General and administrative expenses as a percentage of total revenue decreased to 16% for the nine months ended September 30, 2024 from 27% in the comparable period in 2023.
Impairment of Equipment Under Development
The $2.7 million impairment of equipment under development was the result of a charge for impairment of assets due to obsolescence following development of new and more efficient equipment.
Other Income (Expense), net
| | | | | | | | | | | | | | | | | | | | |
| | Nine Months Ended September 30, | | | | | |
| | 2024 | | | 2023 | | Change |
| | | | | Percentage | | | | | | Percentage | | | | | |
| | Amount | | | of Revenue | | | Amount | | | of Revenue | | Amount | | | Percentage |
| | ($ in thousands) |
Interest income (expense): | | | | | | | | | | | | | | | | |
Interest (expense), related party | | $ | (7,550 | ) | | (2)% | | | $ | (2,424 | ) | | (2)% | | $ | (5,126 | ) | | 211% |
Interest income (expense), net | | | (883 | ) | | (0)% | | | | 5,532 | | | 4% | | | (6,415 | ) | | (116)% |
Loss on extinguishment of debt | | | (27,487 | ) | | (8)% | | | | — | | | — | | | (27,487 | ) | | NM |
Income from Employee Retention Credits | | | — | | | | — | | | | 2,186 | | | 1% | | | (2,186 | ) | | (100)% |
Total interest income (expense), net | | $ | (35,920 | ) | | (11)% | | | $ | 5,294 | | | 3% | | $ | (41,214 | ) | | (779)% |
Other income (expense), net decreased by $41.2 million to $35.9 million of other expense for the nine months ended September 30, 2024 from $5.3 million of other income (expense), net in the comparable period in 2023. The $41.2 million decrease was the result of a $27.5 million loss on extinguishment of debt, $6.1 million net impact of capitalized interest relating to our Convertible Note in the comparable period in 2023, $1.8 million of deferred financing costs related to the GM Loan Agreement for which the draw down date has expired, a $2.2 million income from Employee Retention Credits in the comparable period in 2023 not repeated in 2024, a $1.9 million decrease of interest income, and a $1.7 million increase of interest expense.
Income Tax Expense
| | | | | | | | | | | | | | | | | | |
| | Nine Months Ended September 30, | | | | | |
| | 2024 | | 2023 | | Change |
| | | | | Percentage | | | | | Percentage | | | | | |
| | Amount | | | of Revenue | | Amount | | | of Revenue | | Amount | | | Percentage |
| | ($ in thousands) |
Income tax expense | | $ | 1,889 | | | 1% | | $ | — | | | 0% | | $ | 1,889 | | | NM |
The $1.9 million of income tax expense for the nine months ended September 30, 2024 is related to our maquiladora operations in Mexico. We did not incur income tax expense for the comparable period in 2023.

§ **RAW RECORDS**

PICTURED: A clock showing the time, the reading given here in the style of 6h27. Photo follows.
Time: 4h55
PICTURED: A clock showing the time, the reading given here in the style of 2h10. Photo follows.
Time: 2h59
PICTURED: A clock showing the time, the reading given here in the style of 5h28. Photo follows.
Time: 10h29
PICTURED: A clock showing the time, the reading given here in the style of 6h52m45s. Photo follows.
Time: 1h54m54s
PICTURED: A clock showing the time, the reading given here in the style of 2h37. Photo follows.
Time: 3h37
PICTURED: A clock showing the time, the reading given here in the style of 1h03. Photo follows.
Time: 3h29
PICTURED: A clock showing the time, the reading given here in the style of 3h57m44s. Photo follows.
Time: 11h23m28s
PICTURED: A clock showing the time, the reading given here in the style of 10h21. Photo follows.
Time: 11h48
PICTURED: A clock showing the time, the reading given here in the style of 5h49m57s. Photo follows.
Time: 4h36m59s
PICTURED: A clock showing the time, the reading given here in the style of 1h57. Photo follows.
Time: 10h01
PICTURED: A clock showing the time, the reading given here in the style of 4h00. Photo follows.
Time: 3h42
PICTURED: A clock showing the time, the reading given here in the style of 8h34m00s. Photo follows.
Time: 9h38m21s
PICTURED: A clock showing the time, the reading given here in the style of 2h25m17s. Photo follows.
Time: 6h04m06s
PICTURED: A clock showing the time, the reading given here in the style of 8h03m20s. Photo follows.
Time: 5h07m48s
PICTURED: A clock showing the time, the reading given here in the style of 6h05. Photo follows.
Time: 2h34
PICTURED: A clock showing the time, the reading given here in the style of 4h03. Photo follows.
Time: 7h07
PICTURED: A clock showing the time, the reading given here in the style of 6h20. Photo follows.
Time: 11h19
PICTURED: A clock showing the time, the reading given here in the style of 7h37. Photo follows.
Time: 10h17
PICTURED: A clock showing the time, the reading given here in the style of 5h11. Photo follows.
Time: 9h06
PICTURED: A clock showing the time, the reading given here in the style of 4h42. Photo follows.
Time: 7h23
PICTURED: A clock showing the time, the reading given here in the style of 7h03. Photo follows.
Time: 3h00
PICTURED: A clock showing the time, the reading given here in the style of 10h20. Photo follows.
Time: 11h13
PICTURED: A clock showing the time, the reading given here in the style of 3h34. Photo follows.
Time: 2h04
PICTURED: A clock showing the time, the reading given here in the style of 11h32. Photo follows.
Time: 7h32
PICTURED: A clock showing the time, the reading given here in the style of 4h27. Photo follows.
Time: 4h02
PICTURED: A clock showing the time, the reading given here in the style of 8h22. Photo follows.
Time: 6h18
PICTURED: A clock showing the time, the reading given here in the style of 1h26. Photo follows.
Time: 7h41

§ **EXERCISE AIM**
Answer these questions using the financial report excerpt, one per line:
1. What percentage of total revenue did general and administrative expenses make up for the nine months ended September 30, 2024?
2. What caused the $2.7 million impairment of equipment under development?
3. Which operations is the $1.9 million of income tax expense related to?

§ **PROBLEM SOLUTION**
1. 16%
2. A charge for impairment of assets due to obsolescence following development of new and more efficient equipment
3. The maquiladora operations in Mexico